:: Task instructions ::
Show all lines of the entries in which the word "distance" is found.
━━━━━━━━━━━━━━━━━━━━━━━━━━━━━━
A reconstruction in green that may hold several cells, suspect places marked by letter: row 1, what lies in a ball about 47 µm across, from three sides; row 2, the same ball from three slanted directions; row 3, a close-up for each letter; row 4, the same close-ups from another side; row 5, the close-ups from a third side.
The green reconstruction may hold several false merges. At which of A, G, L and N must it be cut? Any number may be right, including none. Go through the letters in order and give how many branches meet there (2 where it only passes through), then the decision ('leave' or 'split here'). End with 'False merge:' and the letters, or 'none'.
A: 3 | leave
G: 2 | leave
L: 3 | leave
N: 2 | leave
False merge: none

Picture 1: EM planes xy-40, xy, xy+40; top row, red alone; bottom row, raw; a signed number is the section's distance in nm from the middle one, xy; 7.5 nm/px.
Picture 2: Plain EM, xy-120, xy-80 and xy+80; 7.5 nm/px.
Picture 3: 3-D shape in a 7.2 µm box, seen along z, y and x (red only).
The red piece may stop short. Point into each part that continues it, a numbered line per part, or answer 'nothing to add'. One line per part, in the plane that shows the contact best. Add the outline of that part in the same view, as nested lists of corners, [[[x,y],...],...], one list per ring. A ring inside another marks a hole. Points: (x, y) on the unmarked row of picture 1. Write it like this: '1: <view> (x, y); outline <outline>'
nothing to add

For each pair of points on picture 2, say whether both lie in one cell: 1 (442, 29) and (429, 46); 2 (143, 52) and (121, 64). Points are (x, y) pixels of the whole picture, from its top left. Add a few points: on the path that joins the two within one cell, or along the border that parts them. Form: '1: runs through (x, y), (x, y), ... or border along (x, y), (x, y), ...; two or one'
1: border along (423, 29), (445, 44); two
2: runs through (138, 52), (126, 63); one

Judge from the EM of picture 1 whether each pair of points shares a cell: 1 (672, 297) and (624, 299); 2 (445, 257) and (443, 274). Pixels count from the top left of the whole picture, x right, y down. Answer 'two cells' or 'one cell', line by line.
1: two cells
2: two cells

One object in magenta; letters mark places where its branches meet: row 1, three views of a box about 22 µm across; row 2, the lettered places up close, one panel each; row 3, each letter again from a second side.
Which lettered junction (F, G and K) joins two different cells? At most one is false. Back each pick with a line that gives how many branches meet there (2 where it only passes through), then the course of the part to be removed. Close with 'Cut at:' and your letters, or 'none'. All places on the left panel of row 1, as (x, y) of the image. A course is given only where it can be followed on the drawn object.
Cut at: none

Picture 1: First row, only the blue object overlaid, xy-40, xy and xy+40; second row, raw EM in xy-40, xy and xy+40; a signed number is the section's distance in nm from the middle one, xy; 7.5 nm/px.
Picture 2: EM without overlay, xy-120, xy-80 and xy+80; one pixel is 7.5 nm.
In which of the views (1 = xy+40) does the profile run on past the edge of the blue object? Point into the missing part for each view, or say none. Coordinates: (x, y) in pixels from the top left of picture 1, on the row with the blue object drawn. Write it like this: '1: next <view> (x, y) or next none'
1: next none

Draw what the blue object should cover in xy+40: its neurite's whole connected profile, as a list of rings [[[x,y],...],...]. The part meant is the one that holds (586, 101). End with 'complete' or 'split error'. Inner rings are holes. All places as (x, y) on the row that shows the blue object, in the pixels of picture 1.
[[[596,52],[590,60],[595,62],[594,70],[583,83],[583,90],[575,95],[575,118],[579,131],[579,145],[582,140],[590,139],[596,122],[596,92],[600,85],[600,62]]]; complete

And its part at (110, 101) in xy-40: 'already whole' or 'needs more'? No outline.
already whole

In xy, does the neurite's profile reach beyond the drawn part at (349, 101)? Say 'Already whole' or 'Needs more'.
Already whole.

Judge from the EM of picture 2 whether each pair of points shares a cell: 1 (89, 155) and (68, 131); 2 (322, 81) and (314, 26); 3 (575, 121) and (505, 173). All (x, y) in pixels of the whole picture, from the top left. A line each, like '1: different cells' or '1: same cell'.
━━━━━━━━━━━━━━━━━━━━━━━━━━━━━━
:: Reply ::
Picture 1: EM planes xy-40, xy, xy+40; top row, red alone; bottom row, raw; a signed number is the section's distance in nm from the middle one, xy; 7.5 nm/px.
Picture 1: First row, only the blue object overlaid, xy-40, xy and xy+40; second row, raw EM in xy-40, xy and xy+40; a signed number is the section's distance in nm from the middle one, xy; 7.5 nm/px.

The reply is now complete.